Brano di testo:
+===+
Pensando all’isolamento dusiano, alle stanze d’albergo da lei spesso citate, alla dimensione di ricerca interiore inseguita nel corso del lavoro, Maurizio immaginò una stanza costruita dalle quinte nere e con una porta alta e stretta in fondo dalla quale entravano fasci di luce che nascondevano e rivelavano, raccontando l’apparizione dusiana attraverso ombre e controluce.
In scena c’erano rimaste soltanto una sedia nera di legno comprata da un robivecchi, una stufa antica con la sua serpentina rossa portata da Loredana e un tavolino di legno molto piccolo, di quelli che servono nei circoli e nei bar di Romagna per tenere le tessere del ma-jong.
Sul tavolino c’era un bicchiere pieno a metà di vino rosso, pronto per il brindisi propiziatorio ai morti della guerra, ai morti del teatro, al pubblico, buon amico di Viani e dei nostri discorsi notturni.
Una luce rossa di taglio, che veniva dalla porta in fondo, sostituiva la sala del palazzo sfondata dalla bomba, quando parlavo della guerra e della sua follia.
Ma gli oggetti mi sembravano ancora troppo materiali, non armonici, poco misteriosi.
Mentre la nudità scrostata del palazzo non aveva bisogno di essere cambiata se non attraverso poche e sapienti luci (sempre Loredana), la scena, per vivere e parlare, aveva bisogno che qualcosa mutasse, fosse velato, invecchiato, impolverato, proprio come quelle stanze abbandonate.
Allora presi dal magazzino – la casa di campagna nella quale era rimasto a vivere lo zio Lino ormai non più contadino - dei teli di garza che ci furono regalati dagli amici di teatro di Alfonsine per ringraziarci del nostro lavoro di laboratorio e della riscoperta, anche lì, di spazi mai utilizzati per il teatro attraverso spettacoli arditi che conquistarono il pubblico.
Quelle garze lunghe e strette, bianche ma non troppo, trasparenti, ma non troppo, erano perfette per coprire tutti gli oggetti, come se Duse entrasse in una villa abbandonata per l’estate, in un palazzo dimenticato, in una stanza d’albergo non ancora preparata, in un teatro addormentato, nello spazio misterioso della sua scrittura, con i suoi esclamativi, lineette, a capo, tutti segni e disegni di emozioni dell’anima tracciati su carta bianca come i miei teli.
+===+
Attività:
1) Indica se ciascuna delle seguenti affermazioni concorda con il brano, rispondendo sì o no e citando alla lettera le parole che lo stabiliscono: (a) la sedia nera di legno fu portata in scena da Loredana; (b) sul tavolino c’era un bicchiere pieno a metà di vino rosso; (c) i teli di garza furono regalati dagli amici di teatro di Alfonsine.
2) Trascrivi il passo del brano compreso tra «Una luce rossa» e «conquistarono il pubblico.», estremi inclusi.
Basati soltanto sul brano, senza ricorrere ad altre fonti.
+===+
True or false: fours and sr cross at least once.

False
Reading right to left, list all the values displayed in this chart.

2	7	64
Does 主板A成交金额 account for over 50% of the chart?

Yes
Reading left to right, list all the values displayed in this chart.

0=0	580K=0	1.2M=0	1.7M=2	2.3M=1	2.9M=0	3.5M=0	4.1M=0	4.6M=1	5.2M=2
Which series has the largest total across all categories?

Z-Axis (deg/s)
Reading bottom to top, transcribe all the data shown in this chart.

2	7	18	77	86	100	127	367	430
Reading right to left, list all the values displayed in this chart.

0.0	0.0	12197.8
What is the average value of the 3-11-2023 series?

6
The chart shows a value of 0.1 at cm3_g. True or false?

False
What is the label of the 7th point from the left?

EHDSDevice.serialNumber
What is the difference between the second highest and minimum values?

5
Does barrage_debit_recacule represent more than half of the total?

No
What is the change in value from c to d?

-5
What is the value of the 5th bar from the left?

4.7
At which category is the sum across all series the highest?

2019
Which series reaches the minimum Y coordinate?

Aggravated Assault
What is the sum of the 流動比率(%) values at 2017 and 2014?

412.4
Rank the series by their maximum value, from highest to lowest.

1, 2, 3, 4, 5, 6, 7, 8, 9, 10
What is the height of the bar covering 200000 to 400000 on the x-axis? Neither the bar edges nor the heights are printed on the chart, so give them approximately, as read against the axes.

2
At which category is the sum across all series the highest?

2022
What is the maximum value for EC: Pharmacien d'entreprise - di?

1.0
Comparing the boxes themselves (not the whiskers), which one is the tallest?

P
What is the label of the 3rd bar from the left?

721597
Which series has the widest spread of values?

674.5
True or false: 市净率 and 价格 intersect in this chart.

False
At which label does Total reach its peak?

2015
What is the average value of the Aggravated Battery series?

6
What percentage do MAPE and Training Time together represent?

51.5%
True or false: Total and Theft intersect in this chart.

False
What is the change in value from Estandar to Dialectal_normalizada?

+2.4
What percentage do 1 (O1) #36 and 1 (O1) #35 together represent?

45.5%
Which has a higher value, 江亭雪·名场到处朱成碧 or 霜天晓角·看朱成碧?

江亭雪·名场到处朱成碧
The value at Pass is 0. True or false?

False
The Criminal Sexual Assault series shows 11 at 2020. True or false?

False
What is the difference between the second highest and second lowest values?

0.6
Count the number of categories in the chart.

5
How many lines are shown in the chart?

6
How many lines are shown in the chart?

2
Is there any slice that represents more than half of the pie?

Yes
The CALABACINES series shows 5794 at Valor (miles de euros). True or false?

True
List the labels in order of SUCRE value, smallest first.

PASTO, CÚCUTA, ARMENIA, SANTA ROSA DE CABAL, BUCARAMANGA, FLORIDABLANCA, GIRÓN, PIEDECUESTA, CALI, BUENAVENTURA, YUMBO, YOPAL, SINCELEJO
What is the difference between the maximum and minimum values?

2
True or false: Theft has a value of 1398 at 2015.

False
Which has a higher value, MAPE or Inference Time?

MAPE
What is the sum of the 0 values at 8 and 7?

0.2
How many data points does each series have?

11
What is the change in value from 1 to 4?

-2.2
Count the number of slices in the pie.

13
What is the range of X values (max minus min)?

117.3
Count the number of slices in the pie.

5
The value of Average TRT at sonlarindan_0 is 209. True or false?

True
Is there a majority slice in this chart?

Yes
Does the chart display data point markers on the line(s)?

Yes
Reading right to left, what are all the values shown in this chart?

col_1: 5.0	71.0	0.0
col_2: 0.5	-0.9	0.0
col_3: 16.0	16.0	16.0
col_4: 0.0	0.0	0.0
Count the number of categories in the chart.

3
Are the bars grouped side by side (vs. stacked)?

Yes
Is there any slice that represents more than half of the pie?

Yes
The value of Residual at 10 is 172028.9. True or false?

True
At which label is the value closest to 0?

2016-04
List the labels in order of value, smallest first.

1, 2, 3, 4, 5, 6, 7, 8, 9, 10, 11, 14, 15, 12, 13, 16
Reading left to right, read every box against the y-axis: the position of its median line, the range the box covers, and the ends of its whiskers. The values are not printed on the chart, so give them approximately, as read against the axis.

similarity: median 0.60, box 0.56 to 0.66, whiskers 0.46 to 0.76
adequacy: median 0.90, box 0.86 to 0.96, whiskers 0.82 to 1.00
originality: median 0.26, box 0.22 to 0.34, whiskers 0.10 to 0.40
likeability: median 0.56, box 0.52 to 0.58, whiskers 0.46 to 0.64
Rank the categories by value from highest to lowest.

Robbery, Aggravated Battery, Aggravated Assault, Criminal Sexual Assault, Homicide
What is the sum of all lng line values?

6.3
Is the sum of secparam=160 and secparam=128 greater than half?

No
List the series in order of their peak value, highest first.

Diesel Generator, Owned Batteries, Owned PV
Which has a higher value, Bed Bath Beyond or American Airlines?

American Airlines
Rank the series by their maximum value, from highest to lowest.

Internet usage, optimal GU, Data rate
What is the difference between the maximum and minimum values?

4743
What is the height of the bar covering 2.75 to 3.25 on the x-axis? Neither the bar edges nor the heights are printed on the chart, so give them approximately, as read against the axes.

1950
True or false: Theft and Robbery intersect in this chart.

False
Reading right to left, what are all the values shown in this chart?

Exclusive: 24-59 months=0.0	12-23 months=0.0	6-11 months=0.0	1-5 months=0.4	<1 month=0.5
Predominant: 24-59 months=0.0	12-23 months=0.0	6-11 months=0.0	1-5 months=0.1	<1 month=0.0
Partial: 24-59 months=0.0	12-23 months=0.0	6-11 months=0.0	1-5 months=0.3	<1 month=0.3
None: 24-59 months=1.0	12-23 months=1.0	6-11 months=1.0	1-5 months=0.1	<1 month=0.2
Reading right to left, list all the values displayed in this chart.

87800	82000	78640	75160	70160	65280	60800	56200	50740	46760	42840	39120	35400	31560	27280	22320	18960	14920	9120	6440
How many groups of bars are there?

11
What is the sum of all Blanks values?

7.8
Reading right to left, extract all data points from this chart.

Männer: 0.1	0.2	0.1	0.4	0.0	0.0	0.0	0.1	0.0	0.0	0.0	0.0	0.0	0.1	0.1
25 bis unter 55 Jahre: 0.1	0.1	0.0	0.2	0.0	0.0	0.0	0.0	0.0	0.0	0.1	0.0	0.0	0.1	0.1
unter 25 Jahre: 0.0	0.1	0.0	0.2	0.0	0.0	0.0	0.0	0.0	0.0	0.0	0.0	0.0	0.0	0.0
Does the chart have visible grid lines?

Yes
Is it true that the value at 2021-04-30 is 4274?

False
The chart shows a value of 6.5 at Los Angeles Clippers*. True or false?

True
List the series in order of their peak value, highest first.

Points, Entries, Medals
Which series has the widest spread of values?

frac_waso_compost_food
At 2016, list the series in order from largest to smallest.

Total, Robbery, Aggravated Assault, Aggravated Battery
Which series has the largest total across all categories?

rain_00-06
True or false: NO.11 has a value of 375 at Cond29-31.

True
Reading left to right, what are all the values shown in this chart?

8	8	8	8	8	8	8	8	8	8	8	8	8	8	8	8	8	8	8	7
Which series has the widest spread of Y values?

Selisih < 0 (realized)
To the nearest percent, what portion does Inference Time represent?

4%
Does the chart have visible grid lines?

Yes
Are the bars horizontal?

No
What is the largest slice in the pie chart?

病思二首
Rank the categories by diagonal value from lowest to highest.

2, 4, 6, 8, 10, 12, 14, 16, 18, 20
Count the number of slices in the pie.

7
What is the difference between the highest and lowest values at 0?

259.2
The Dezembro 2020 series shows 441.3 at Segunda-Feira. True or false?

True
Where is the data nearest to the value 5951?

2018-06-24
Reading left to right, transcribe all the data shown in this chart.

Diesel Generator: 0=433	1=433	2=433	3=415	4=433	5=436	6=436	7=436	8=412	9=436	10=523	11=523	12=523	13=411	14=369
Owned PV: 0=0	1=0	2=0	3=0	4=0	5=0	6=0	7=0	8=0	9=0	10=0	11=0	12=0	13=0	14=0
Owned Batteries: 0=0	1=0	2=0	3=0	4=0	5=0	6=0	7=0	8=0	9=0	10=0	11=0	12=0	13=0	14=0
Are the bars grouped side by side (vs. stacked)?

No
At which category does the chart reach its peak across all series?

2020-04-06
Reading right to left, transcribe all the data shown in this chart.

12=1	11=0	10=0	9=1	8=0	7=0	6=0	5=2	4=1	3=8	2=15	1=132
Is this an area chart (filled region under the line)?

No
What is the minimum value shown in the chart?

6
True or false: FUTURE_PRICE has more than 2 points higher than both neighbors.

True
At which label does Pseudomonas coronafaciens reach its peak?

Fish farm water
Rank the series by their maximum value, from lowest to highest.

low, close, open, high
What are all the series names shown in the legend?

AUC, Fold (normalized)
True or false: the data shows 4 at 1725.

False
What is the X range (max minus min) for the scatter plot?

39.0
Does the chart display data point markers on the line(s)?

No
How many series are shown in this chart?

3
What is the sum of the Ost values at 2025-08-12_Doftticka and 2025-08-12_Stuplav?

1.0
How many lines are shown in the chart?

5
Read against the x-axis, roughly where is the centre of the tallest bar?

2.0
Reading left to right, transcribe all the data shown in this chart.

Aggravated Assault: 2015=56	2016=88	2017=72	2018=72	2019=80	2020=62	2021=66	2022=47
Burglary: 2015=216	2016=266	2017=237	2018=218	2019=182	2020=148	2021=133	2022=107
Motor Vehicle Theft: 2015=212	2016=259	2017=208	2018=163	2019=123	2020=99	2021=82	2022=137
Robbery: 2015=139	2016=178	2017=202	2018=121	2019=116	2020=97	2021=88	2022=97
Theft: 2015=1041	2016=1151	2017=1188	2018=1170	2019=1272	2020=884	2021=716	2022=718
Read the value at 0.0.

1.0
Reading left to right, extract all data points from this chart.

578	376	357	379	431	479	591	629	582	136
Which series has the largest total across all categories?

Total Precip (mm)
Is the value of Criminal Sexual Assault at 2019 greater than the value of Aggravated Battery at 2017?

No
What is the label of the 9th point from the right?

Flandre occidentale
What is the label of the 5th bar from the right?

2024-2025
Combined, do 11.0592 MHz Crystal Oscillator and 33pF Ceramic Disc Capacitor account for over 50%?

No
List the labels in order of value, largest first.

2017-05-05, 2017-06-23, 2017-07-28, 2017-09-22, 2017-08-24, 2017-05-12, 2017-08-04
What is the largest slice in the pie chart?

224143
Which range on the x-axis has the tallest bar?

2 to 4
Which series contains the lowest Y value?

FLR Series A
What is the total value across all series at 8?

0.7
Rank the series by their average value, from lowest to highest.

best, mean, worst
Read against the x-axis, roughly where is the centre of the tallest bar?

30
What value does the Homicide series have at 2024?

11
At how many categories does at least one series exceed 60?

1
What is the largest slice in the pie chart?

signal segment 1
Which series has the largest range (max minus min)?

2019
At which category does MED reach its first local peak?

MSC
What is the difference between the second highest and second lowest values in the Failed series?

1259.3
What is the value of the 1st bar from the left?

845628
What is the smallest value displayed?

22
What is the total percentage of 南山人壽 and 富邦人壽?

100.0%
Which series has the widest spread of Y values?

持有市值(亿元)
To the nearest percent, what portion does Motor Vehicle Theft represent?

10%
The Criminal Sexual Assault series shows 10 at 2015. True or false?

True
+===+
Soluzioni:
1)
(a) No: «una sedia nera di legno comprata da un robivecchi».
(b) Sì: «Sul tavolino c’era un bicchiere pieno a metà di vino rosso».
(c) Sì: «dei teli di garza che ci furono regalati dagli amici di teatro di Alfonsine».

2)
Una luce rossa di taglio, che veniva dalla porta in fondo, sostituiva la sala del palazzo sfondata dalla bomba, quando parlavo della guerra e della sua follia.
Ma gli oggetti mi sembravano ancora troppo materiali, non armonici, poco misteriosi.
Mentre la nudità scrostata del palazzo non aveva bisogno di essere cambiata se non attraverso poche e sapienti luci (sempre Loredana), la scena, per vivere e parlare, aveva bisogno che qualcosa mutasse, fosse velato, invecchiato, impolverato, proprio come quelle stanze abbandonate.
Allora presi dal magazzino – la casa di campagna nella quale era rimasto a vivere lo zio Lino ormai non più contadino - dei teli di garza che ci furono regalati dagli amici di teatro di Alfonsine per ringraziarci del nostro lavoro di laboratorio e della riscoperta, anche lì, di spazi mai utilizzati per il teatro attraverso spettacoli arditi che conquistarono il pubblico.